▸ **Exercise details**
Take the rows from the line with "genus: Pellaea" up to and including the line with "genus: Carnegiea", switch every "kingdom" to "realm", and give back only those lines with nothing else altered.

▸ **Data in this exercise**

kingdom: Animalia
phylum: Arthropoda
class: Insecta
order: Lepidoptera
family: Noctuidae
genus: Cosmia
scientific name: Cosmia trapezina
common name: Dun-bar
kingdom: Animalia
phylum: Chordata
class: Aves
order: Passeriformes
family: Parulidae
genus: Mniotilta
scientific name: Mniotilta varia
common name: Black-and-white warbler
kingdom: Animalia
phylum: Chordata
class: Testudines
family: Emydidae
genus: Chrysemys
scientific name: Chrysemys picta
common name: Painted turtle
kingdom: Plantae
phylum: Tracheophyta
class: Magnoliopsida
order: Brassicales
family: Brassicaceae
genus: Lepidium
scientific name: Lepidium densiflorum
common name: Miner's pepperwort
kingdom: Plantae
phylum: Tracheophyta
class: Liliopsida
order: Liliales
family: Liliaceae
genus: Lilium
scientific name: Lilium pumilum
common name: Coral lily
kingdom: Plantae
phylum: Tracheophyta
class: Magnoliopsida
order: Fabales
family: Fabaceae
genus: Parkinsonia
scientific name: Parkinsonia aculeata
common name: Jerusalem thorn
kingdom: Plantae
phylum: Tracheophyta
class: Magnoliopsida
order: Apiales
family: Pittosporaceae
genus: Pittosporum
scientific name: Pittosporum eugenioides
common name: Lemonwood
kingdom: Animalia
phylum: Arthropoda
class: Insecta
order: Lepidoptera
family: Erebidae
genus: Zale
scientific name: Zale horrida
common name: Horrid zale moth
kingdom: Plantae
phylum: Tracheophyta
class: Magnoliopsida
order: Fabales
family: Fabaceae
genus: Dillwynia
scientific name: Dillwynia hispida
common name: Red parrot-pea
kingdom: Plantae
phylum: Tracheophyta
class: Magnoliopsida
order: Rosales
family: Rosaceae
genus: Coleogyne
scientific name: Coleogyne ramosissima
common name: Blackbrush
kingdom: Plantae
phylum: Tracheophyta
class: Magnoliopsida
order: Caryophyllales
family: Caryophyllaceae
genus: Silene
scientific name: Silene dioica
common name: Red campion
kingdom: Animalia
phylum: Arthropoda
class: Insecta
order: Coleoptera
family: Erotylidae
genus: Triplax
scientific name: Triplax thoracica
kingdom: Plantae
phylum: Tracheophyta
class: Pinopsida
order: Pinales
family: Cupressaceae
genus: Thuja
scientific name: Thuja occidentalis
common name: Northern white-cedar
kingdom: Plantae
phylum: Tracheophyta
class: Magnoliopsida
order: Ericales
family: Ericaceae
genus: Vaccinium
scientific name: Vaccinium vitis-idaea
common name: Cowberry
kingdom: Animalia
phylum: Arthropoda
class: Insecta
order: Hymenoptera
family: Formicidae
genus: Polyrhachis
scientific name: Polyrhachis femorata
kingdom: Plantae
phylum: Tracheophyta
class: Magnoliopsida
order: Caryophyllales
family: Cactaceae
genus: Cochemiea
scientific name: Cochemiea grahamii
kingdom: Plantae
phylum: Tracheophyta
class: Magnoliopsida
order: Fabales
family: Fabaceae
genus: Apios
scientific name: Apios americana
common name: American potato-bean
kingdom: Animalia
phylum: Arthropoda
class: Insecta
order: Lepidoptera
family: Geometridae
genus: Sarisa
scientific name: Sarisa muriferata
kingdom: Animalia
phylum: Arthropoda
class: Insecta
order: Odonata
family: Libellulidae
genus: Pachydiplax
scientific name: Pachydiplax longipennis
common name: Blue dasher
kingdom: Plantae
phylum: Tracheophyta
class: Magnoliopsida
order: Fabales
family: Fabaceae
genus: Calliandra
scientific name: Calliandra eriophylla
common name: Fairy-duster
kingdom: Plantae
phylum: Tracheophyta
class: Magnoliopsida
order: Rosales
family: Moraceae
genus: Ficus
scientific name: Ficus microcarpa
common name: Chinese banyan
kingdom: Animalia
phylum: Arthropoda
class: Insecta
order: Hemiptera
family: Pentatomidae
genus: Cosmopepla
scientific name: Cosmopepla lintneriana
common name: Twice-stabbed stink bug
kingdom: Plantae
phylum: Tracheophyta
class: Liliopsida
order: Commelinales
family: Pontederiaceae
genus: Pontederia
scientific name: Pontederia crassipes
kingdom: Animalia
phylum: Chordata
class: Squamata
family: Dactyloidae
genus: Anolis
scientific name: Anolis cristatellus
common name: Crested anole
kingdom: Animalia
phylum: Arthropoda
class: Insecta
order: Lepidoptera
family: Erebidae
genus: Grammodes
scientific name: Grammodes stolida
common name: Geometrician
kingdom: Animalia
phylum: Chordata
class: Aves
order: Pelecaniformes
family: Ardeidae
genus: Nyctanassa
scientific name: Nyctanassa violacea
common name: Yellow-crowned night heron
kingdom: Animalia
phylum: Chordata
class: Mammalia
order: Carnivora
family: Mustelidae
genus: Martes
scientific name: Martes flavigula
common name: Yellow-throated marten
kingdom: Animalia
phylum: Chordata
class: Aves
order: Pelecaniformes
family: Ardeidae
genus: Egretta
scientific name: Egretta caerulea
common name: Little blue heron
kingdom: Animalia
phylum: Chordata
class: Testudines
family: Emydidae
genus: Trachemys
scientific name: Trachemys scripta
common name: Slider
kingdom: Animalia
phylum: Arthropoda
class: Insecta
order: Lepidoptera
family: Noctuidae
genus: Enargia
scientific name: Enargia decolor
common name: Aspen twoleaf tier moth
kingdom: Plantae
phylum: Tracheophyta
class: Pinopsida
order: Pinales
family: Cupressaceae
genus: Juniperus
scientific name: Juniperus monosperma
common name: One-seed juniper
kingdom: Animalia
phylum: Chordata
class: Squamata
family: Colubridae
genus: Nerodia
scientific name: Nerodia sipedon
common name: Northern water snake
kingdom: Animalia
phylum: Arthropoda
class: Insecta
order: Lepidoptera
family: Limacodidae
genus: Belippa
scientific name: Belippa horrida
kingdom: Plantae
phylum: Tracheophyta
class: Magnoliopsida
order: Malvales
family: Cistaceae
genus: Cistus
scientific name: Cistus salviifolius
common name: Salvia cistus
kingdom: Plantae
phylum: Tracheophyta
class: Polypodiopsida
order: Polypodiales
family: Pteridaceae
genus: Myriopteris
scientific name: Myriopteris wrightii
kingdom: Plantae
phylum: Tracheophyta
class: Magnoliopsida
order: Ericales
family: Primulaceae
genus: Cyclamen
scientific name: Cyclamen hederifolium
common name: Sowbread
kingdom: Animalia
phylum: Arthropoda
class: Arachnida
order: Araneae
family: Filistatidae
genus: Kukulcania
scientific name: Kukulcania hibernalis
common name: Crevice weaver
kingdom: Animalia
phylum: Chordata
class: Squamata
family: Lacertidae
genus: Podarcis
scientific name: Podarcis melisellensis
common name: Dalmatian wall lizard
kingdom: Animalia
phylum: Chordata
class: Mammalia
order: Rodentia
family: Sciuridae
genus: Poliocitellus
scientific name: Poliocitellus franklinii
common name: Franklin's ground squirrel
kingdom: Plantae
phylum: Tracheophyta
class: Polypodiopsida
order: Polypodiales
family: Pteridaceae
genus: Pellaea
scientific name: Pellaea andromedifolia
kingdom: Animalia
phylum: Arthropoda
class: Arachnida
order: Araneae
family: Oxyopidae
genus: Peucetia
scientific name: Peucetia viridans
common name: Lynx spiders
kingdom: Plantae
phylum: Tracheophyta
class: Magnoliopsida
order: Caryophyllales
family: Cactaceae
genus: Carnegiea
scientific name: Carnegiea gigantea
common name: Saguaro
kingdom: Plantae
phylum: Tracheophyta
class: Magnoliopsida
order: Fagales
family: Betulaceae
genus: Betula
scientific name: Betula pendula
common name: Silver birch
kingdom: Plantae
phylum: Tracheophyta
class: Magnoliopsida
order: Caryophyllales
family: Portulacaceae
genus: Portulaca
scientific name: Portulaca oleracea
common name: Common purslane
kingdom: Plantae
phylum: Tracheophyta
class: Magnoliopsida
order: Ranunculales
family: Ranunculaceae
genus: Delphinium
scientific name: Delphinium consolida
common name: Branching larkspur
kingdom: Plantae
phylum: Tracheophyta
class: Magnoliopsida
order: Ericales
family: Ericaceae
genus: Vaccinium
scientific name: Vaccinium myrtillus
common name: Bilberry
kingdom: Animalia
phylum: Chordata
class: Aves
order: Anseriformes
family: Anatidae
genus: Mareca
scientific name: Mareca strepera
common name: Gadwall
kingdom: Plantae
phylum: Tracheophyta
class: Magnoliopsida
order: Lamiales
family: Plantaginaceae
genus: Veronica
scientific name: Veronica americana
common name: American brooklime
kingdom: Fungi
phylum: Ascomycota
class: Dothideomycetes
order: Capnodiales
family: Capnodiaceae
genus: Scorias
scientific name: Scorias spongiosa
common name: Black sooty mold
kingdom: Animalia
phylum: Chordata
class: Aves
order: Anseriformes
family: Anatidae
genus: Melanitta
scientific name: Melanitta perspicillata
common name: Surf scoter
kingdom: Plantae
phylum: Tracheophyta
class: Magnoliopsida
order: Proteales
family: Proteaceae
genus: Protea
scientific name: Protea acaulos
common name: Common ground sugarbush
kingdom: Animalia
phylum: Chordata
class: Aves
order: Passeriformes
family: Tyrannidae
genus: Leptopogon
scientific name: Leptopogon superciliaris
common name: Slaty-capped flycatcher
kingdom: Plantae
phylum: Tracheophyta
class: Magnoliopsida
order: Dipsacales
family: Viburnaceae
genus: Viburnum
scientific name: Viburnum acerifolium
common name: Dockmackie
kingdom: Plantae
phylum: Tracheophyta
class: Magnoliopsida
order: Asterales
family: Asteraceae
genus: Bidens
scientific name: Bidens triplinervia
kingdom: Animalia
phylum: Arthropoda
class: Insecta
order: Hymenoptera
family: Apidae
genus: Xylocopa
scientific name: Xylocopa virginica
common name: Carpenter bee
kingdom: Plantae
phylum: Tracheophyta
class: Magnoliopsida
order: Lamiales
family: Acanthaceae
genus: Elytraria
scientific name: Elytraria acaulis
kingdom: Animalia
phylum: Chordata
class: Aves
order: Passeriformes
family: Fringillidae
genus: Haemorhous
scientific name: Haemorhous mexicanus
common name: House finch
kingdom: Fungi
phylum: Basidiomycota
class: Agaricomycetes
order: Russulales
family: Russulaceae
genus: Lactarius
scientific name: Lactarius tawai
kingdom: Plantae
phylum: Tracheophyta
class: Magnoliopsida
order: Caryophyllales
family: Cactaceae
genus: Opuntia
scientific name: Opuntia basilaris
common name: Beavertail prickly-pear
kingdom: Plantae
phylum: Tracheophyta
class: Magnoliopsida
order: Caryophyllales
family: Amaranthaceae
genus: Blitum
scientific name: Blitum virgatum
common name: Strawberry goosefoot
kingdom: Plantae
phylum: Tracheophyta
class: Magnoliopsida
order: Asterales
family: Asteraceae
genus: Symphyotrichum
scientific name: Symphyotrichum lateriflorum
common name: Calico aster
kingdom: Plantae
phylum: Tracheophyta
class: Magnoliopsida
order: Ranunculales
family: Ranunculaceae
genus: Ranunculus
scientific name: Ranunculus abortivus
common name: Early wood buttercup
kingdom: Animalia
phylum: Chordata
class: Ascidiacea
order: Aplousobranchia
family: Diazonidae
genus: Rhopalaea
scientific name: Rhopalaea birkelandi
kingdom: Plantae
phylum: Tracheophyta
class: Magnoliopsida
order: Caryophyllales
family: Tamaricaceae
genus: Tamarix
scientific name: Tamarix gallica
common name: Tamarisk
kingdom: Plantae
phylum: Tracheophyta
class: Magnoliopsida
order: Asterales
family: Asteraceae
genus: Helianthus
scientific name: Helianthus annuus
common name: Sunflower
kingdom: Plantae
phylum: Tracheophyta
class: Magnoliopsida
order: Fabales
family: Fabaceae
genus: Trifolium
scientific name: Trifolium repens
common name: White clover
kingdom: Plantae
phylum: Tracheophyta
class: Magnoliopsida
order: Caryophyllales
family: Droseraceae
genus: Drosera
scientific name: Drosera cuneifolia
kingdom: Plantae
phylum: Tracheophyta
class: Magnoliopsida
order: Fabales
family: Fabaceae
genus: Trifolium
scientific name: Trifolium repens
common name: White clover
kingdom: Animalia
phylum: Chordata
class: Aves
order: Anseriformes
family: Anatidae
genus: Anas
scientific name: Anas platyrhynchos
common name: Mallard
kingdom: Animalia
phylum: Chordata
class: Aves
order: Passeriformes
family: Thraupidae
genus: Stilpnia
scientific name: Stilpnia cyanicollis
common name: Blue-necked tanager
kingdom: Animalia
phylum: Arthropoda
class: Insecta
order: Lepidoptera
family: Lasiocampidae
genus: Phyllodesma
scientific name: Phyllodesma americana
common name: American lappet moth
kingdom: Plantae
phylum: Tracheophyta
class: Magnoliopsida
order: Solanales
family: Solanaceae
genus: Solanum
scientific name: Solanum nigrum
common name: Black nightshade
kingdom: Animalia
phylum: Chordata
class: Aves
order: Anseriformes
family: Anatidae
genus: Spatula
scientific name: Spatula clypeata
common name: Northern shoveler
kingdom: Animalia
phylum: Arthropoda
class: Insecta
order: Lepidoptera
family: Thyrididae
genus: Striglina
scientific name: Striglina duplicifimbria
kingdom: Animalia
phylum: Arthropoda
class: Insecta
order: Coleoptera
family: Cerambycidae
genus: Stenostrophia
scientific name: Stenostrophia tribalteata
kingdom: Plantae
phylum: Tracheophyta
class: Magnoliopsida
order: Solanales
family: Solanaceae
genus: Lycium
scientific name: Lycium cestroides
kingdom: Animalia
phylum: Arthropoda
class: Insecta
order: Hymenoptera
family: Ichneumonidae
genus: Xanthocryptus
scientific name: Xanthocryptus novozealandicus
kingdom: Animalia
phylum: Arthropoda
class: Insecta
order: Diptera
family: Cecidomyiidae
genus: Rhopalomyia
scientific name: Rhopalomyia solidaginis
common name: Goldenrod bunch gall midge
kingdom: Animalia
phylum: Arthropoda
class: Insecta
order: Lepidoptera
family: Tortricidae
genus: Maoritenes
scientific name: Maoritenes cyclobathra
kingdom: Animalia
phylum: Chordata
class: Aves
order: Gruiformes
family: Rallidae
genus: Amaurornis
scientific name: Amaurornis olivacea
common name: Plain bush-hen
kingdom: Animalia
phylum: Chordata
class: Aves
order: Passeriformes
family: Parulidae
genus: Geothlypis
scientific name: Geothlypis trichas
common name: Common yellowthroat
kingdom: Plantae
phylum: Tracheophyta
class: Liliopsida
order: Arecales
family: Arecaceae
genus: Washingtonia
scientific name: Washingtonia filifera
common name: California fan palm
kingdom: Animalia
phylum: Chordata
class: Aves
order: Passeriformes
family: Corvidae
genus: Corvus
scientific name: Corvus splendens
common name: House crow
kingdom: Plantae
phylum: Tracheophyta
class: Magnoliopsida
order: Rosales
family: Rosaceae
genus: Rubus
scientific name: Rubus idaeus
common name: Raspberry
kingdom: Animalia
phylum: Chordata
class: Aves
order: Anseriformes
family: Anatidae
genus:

▸ **Task response**
genus: Pellaea
scientific name: Pellaea andromedifolia
realm: Animalia
phylum: Arthropoda
class: Arachnida
order: Araneae
family: Oxyopidae
genus: Peucetia
scientific name: Peucetia viridans
common name: Lynx spiders
realm: Plantae
phylum: Tracheophyta
class: Magnoliopsida
order: Caryophyllales
family: Cactaceae
genus: Carnegiea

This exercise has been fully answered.